Confirmando a vitória, Evo ficará na presidência até 2020, totalizando 14 anos no poder – 2 a mais do que Víctor Paz Estenssoro, que cumpriu, no entanto, mandatos não consecutivos, mas tomou medidas parecidas com as de Evo, como nacionalização de empresas estrangeiras e reforma da Constituição. A receita é parecida com as ditadas por um dos principais mentores ideológicos de Evo, o presidente venezuelano morto em 2013, Hugo Chávez.

Nesse caso, restariam apenas duas dúvidas que as urnas precisarão responder: primeiro, se Evo conseguirá conquistar 74% ou mais dos eleitores, como ele disse mais de uma vez ser sua intenção. Essa meta, aliás, não foi traçada pelo presidente por acaso. Representa um avanço de 10% em relação a sua votação em 2009 e 20% de sua primeira vitória, em 2005.

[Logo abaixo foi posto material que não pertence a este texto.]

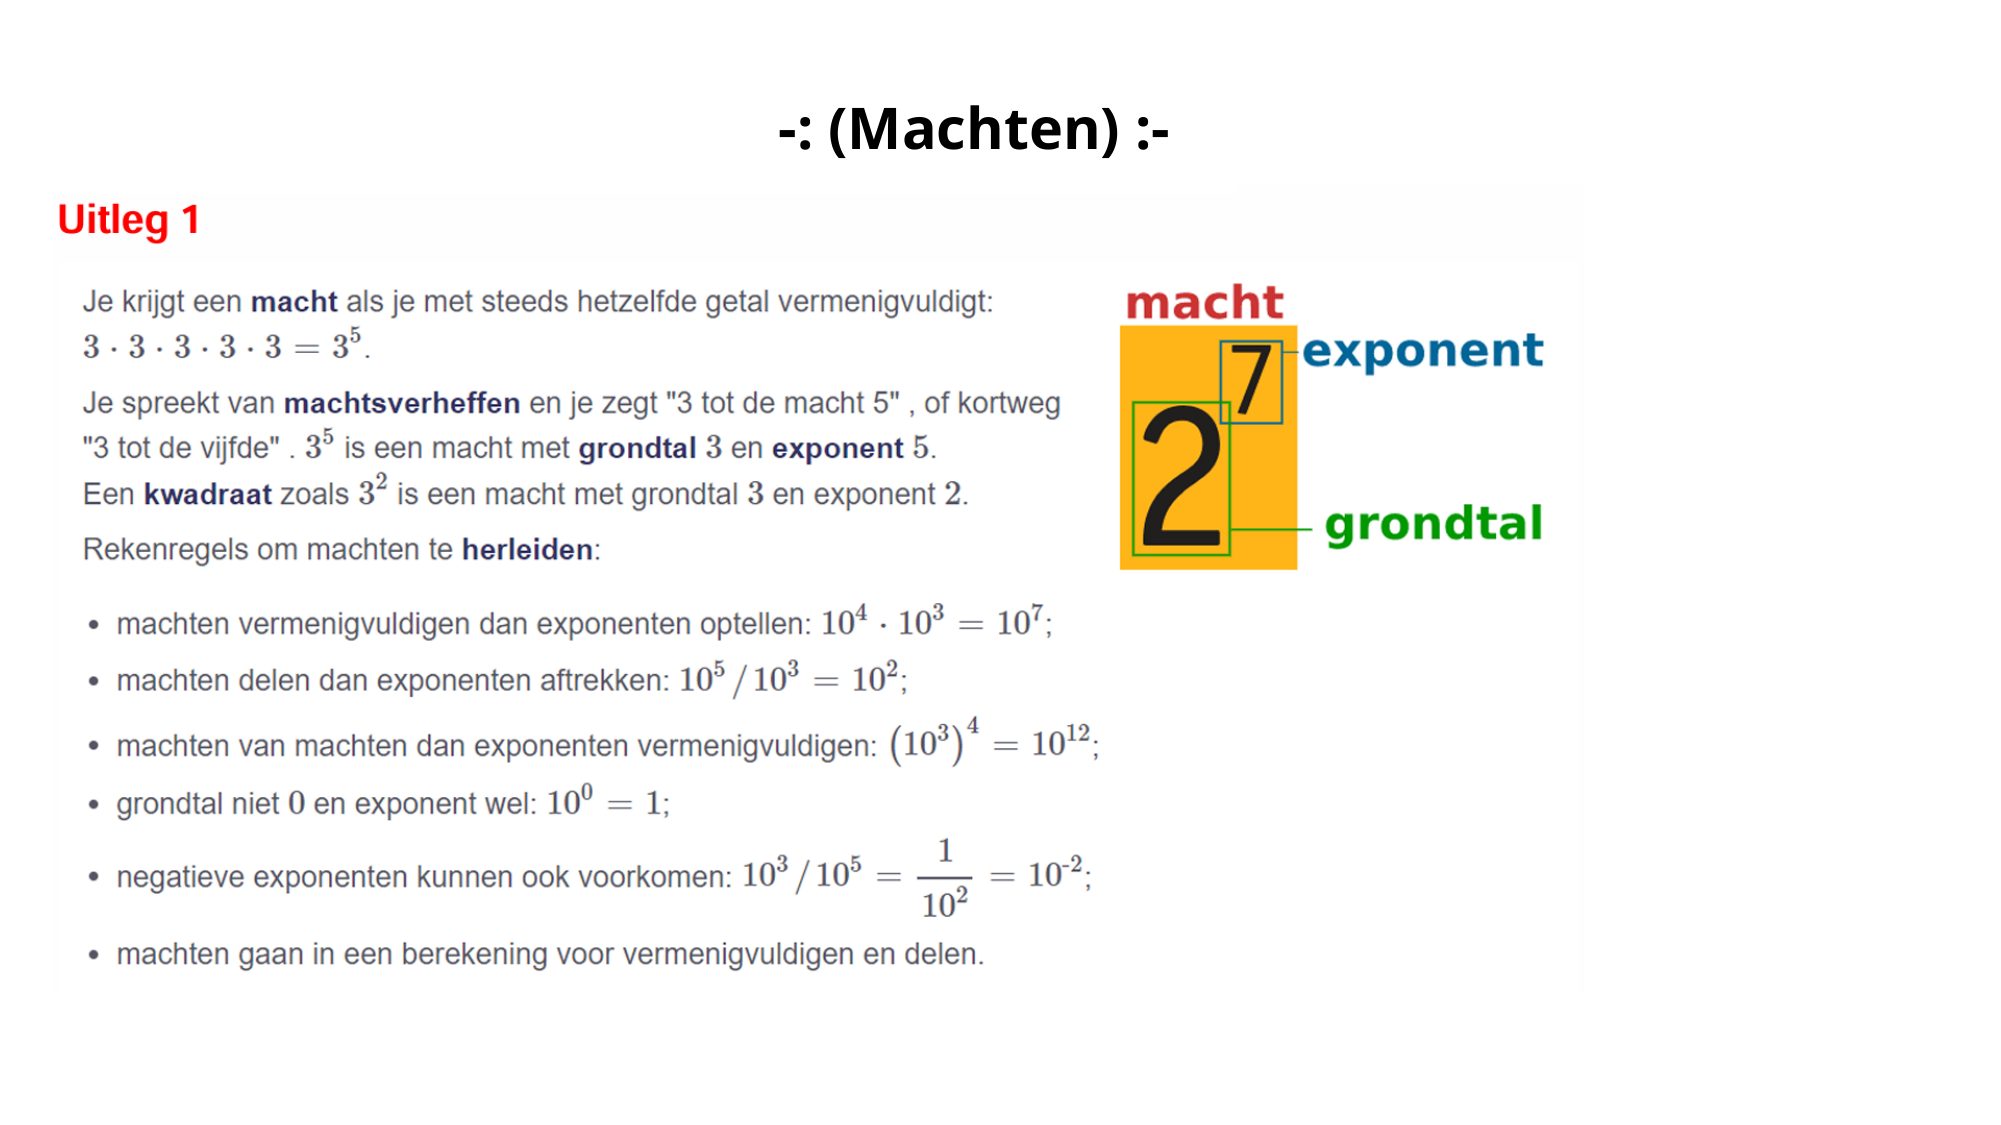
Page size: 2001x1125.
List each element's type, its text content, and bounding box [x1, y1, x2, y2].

A segunda dúvida, essa mais importante do ponto de vista da gestão do país, é se a popularidade de Evo será suficiente para que os candidatos de seu partido conquistem mais de dois terços do Congresso, o que facilitaria a aprovação dos projetos do MAS na próxima administração – incluindo reformas na Constituição aprovada em 2009.

Em entrevista ao jornal espanhol El País, ao ser questionado sobre sua saída da presidência em 2020, Evo respondeu mais de uma vez que “cumprirá a Constituição”. O alerta de analistas ouvidos pelo Estado é de que entre as reformas na Constituição boliviana – para reformular o sistema judicial, por exemplo –, uma maioria no Congresso permitira que o artigo que trata do limite de reeleições também fosse alterado.

“Nenhuma pesquisa, nenhuma análise desde o começo da campanha deu tantos votos a Evo. Ele sempre teve uma margem muito grande para os adversários, mas é provavelmente o único que acredita que o MAS pode crescer tão acentuadamente nestas eleições”, disse o pesquisador social e professor universitário Gustavo Pedraza.

Tensão étnica. A conquista de Evo da presidência, em 2005, aliada ao discurso de confronto de seu partido na época, acirrou as diferenças entre os “cambas” – brancos que são maioria no leste do país, principalmente no Departamento de Santa Cruz – e os “collas”, os nativos indígenas de áreas como La Paz e El Alto, por exemplo.

“Por muito tempo, houve desrespeito de ambos os lados. No meu caso, que sou de La Paz e tenho origem indígena, era tratado com preconceito quando tinha contato com eles”, disse o despachante aposentado Juan Cabrera, de 72 anos.

Pedraza, porém, acredita que a suavização do discurso e das atitudes de Evo, principalmente depois da reeleição em 2009, reduziram a tensão e, consequentemente, a importância da divisão na sociedade boliviana.

“Para o presidente ter chances de vencer em Santa Cruz neste ano – o que teria uma importância simbólica muito grande –, Evo trocou o confronto pela inclusão e fez concessões em várias áreas. Isso tem um impacto direto na ordem social e étnica da Bolívia”, explicou. “Esses fatores, aliados a uma mescla populacional que houve em Santa Cruz nos últimos anos, levaram as forças intolerantes e racistas a um papel mínimo.”